Senior Site Reliability Engineer

Fabric

7h•$120,000 - $145,000

About The Position

As a Senior Site Reliability Engineer, you will own and evolve the infrastructure powering healthcare experiences for millions of patients. This role bridges the gap between traditional infrastructure excellence and the future of AI-driven operations.

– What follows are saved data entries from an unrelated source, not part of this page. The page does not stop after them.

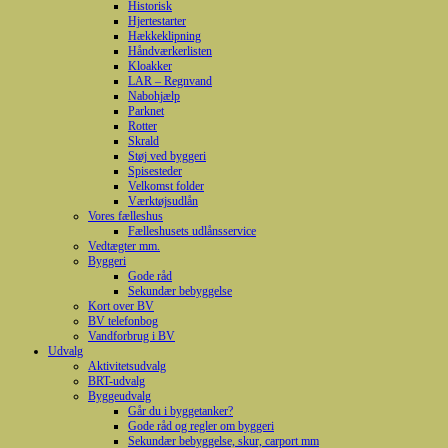
Historisk
Hjertestarter
Hækkeklipning
Håndværkerlisten
Kloakker
LAR – Regnvand
Nabohjælp
Parknet
Rotter
Skrald
Støj ved byggeri
Spisesteder
Velkomst folder
Værktøjsudlån
Vores fælleshus
Fælleshusets udlånsservice
Vedtægter mm.
Byggeri
Gode råd
Sekundær bebyggelse
Kort over BV
BV telefonbog
Vandforbrug i BV
Udvalg
Aktivitetsudvalg
BRT-udvalg
Byggeudvalg
Går du i byggetanker?
Gode råd og regler om byggeri
Sekundær bebyggelse, skur, carport mm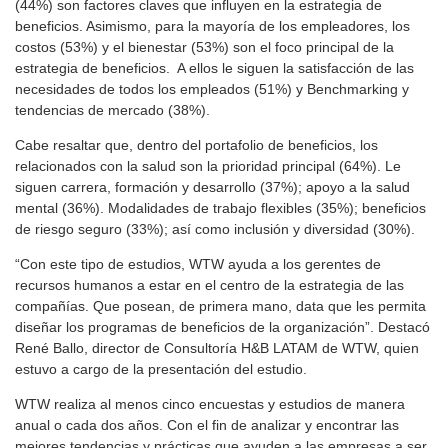
(44%) son factores claves que influyen en la estrategia de
beneficios. Asimismo, para la mayoría de los empleadores, los
costos (53%) y el bienestar (53%) son el foco principal de la
estrategia de beneficios. A ellos le siguen la satisfacción de las
necesidades de todos los empleados (51%) y Benchmarking y
tendencias de mercado (38%).
Cabe resaltar que, dentro del portafolio de beneficios, los
relacionados con la salud son la prioridad principal (64%). Le
siguen carrera, formación y desarrollo (37%); apoyo a la salud
mental (36%). Modalidades de trabajo flexibles (35%); beneficios
de riesgo seguro (33%); así como inclusión y diversidad (30%).
“Con este tipo de estudios, WTW ayuda a los gerentes de
recursos humanos a estar en el centro de la estrategia de las
compañías. Que posean, de primera mano, data que les permita
diseñar los programas de beneficios de la organización”. Destacó
René Ballo, director de Consultoría H&B LATAM de WTW, quien
estuvo a cargo de la presentación del estudio.
WTW realiza al menos cinco encuestas y estudios de manera
anual o cada dos años. Con el fin de analizar y encontrar las
mejores tendencias y prácticas que ayuden a las empresas a ser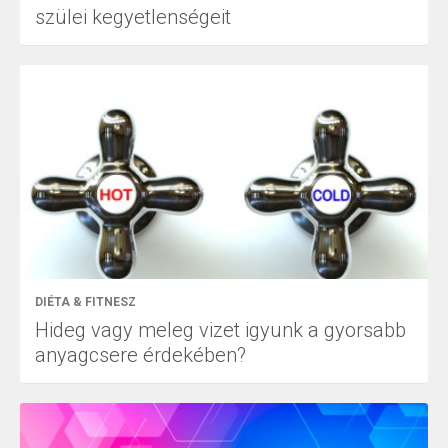
szülei kegyetlenségeit
DIÉTA & FITNESZ
Hideg vagy meleg vizet igyunk a gyorsabb
anyagcsere érdekében?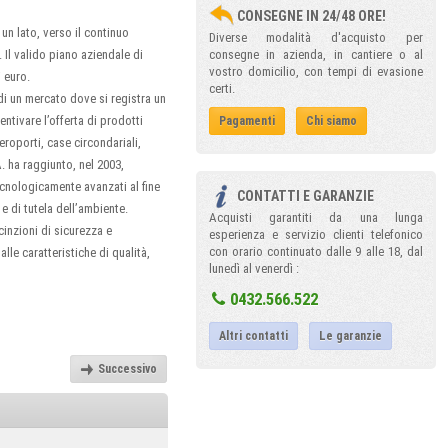
CONSEGNE IN 24/48 ORE!
 un lato, verso il continuo
Diverse modalità d'acquisto per
 Il valido piano aziendale di
consegne in azienda, in cantiere o al
vostro domicilio, con tempi di evasione
i euro.
certi.
di un mercato dove si registra un
entivare l’offerta di prodotti
Pagamenti
Chi siamo
eroporti, case circondariali,
. ha raggiunto, nel 2003,
ecnologicamente avanzati al fine
CONTATTI E GARANZIE
e di tutela dell’ambiente.
Acquisti garantiti da una lunga
inzioni di sicurezza e
esperienza e servizio clienti telefonico
con orario continuato dalle 9 alle 18, dal
alle caratteristiche di qualità,
lunedì al venerdì :
0432.566.522
Altri contatti
Le garanzie
Successivo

You will act as a primary architect for our AWS and Kubernetes (EKS) environment, ensuring the platform is resilient, scalable, and compliant while exploring how agentic workflows can modernize SRE practices.

Requirements

5+ years of experience in SRE, DevOps, or Platform roles managing production environments at scale.
Expert technical depth in AWS (EKS, EC2, RDS, S3) and production-grade Kubernetes management.
Proficiency with modern tooling including Terraform (IaC), Datadog (Observability), and CI/CD systems.
Deeply proficient coding and scripting skills in Python, Bash, Ruby, or Go.
A "rigor-first" mindset with a dedication to HIPAA-compliant, high-availability architecture.

Nice To Haves

Preferred experience building agentic workflows or AI-assisted tooling to drive operational efficiency.

Responsibilities

Infrastructure & Kubernetes Orchestration
Designing, deploying, and maintaining production Kubernetes (EKS) clusters to ensure enterprise-grade availability for our users.
Eliminating manual configuration by building and managing a scalable infrastructure state entirely through Terraform.
Optimizing the AWS footprint—specifically EC2, RDS, and S3—to balance high performance with cost-efficiency and reliability.
AI-Assisted Operations & Automation
Exploring and deploying agentic workflows for AI-assisted runbooks that automate complex operational decisions and repetitive tasks.
Building and evolving deployment pipelines using GitHub Actions or Semaphore to ensure delivery is both rapid and safe.
Focusing on toil reduction by developing internal tools that replace manual operational work with intelligent, autonomous systems.
Observability & Incident Management
Driving the evolution of the observability stack in Datadog by implementing the sophisticated metrics, traces, and logs needed to meet SLOs.
Leading incident response efforts and facilitating the blameless postmortems that help systematically reduce recovery time (MTTR).
Defining and monitoring the SLIs and SLOs that ensure the platform consistently meets rigorous healthcare performance standards.
Compliance & Collaboration
Ensuring every piece of infrastructure remains fully compliant with HIPAA and other critical healthcare regulatory requirements.
Mentoring engineers across the company on reliability best practices and contributing a clinical-safety perspective to cross-functional design reviews.